- **TRECHO APRESENTADO**:
# # # #

Detido em 2012, o homem, que pediu para não ser identificado, afirmou durante anos que era inocente e não tinha qualquer relação com o crime. Ele tinha trabalho com carteira assinada e não possuía antecedentes criminais. A correção da injustiça só foi possível após o homem ser ouvido por uma defensora pública que atuava no presídio onde cumpria pena.
Em entrevista ao g1, a defensora pública Bruna Eitelwein Leite, que representou o homem no júri que determinou sua absolvição, o caso foi marcado por falhas desde o início das investigações.
“O processo foi para o júri com base em boatos e suposições, sem qualquer indício concreto de autoria”, declarou.
Segundo a defensora, a polícia descartou uma linha investigativa que apontava outro possível suspeito.
“Desde o boletim de ocorrência, o nome de outra pessoa apareceu. A primeira vítima sobrevivente disse que não reconheceu o autor, mas que suspeitava dessa pessoa. Mesmo assim, ela nunca foi investigada”, afirmou.
A versão da acusação se baseou unicamente na interpretação de que o réu teria ajudado a manter as vítimas no local do crime. O g1 procurou o TJPE para comentar o caso, mas não obteve resposta até a última atualização desta reportagem.
“Ele estava no local confraternizando com as vítimas, saiu um pouco para atender uma ligação sobre uma casa para alugar, voltou e depois foi chamado pela esposa para ir à casa da sogra. Por conta disso, começaram a dizer que ele teria ligado para os executores e avisado que todos estavam no local”, explicou a defensora.
Ainda de acordo com Bruna, uma das vítimas sobreviventes foi à delegacia e confirmou que o acusado apenas saiu para atender a ligação, sem qualquer atitude suspeita.
“Ela disse: ‘a única coisa de estranho foi que ele saiu para atender uma ligação’. Só isso, nada além disso. Depois, em um segundo depoimento, ela menciona a ligação, o que já é estranho. E, mesmo assim, nenhuma prova foi produzida a partir disso”, afirmou.

# # # #

- **TAREFAS A REALIZAR**:
(A) Responda às perguntas sobre o trecho apresentado:
(i) Em que ano o homem foi detido?
(ii) Quem representou o homem no júri que determinou sua absolvição?
(iii) Segundo a defensora, o que o homem saiu para fazer enquanto confraternizava com as vítimas?
(B) Transcreva, sem alterações, a parte do trecho apresentado que começa em "A versão da" e segue até "explicou a defensora.".
As entradas abaixo são um material à parte, sem ligação com o trecho.

- **MATERIAL FORNECIDO**:
# # # #

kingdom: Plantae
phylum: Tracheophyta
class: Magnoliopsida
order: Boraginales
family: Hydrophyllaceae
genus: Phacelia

# # # #

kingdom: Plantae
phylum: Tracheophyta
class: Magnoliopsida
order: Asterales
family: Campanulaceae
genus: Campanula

# # # #

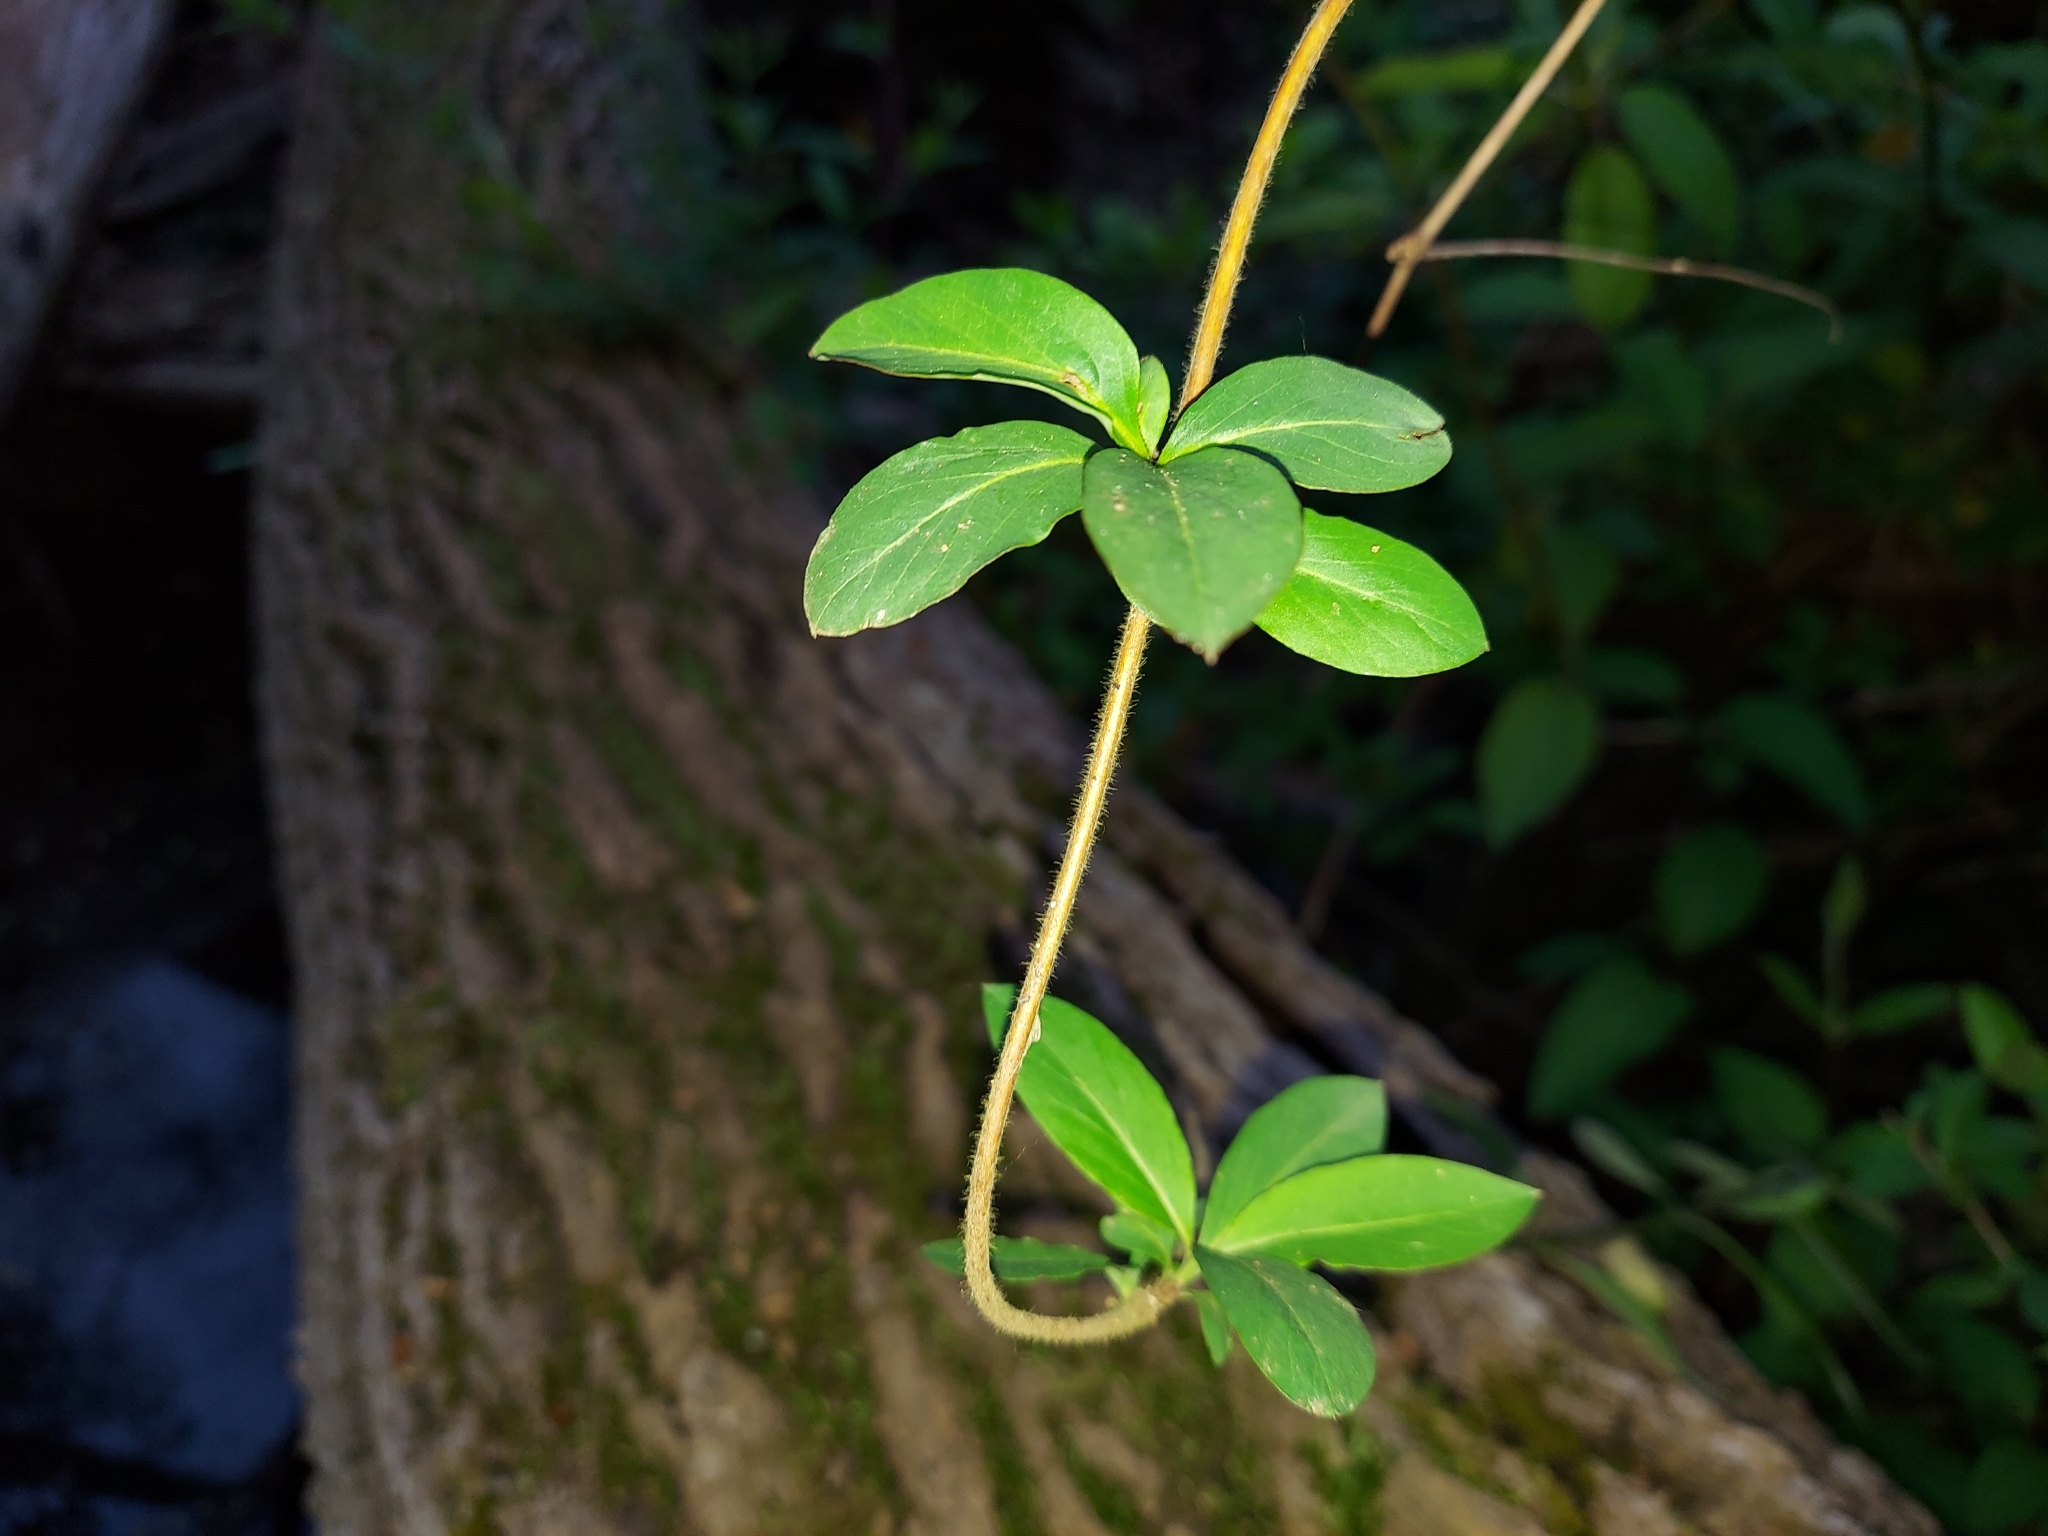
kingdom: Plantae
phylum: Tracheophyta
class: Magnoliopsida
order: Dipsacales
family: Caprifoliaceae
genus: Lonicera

# # # #

- **LISTA DE SOLUÇÕES**:
(A)
(i) Em 2012.
(ii) A defensora pública Bruna Eitelwein Leite.
(iii) Atender uma ligação sobre uma casa para alugar.

(B)
A versão da acusação se baseou unicamente na interpretação de que o réu teria ajudado a manter as vítimas no local do crime. O g1 procurou o TJPE para comentar o caso, mas não obteve resposta até a última atualização desta reportagem.
“Ele estava no local confraternizando com as vítimas, saiu um pouco para atender uma ligação sobre uma casa para alugar, voltou e depois foi chamado pela esposa para ir à casa da sogra. Por conta disso, começaram a dizer que ele teria ligado para os executores e avisado que todos estavam no local”, explicou a defensora.